Task requirements - Reproduce every line of text in the records below word for word, without the pictures.

═══ Working data

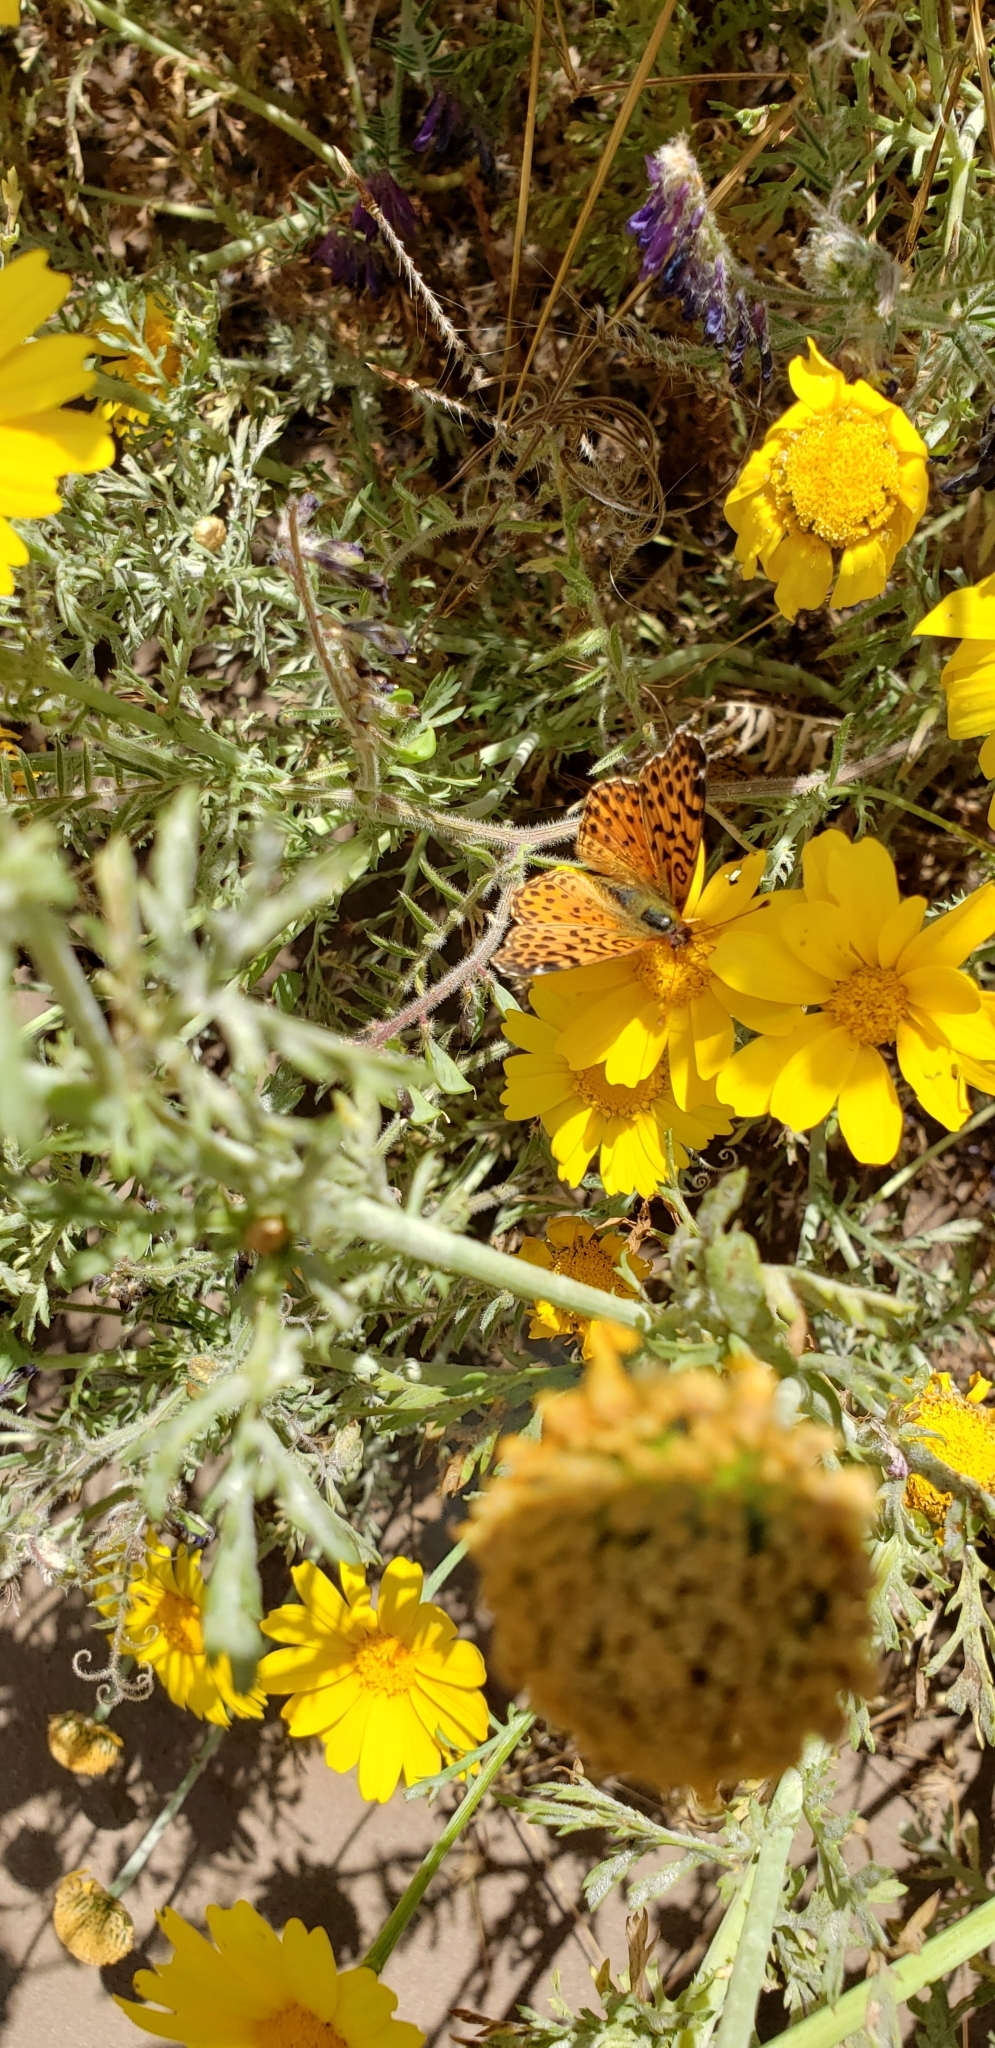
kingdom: Animalia
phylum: Arthropoda
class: Insecta
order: Lepidoptera
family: Nymphalidae
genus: Issoria
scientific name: Issoria Yramea cytheris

══════

Final result -
kingdom: Animalia
phylum: Arthropoda
class: Insecta
order: Lepidoptera
family: Nymphalidae
genus: Issoria
scientific name: Issoria Yramea cytheris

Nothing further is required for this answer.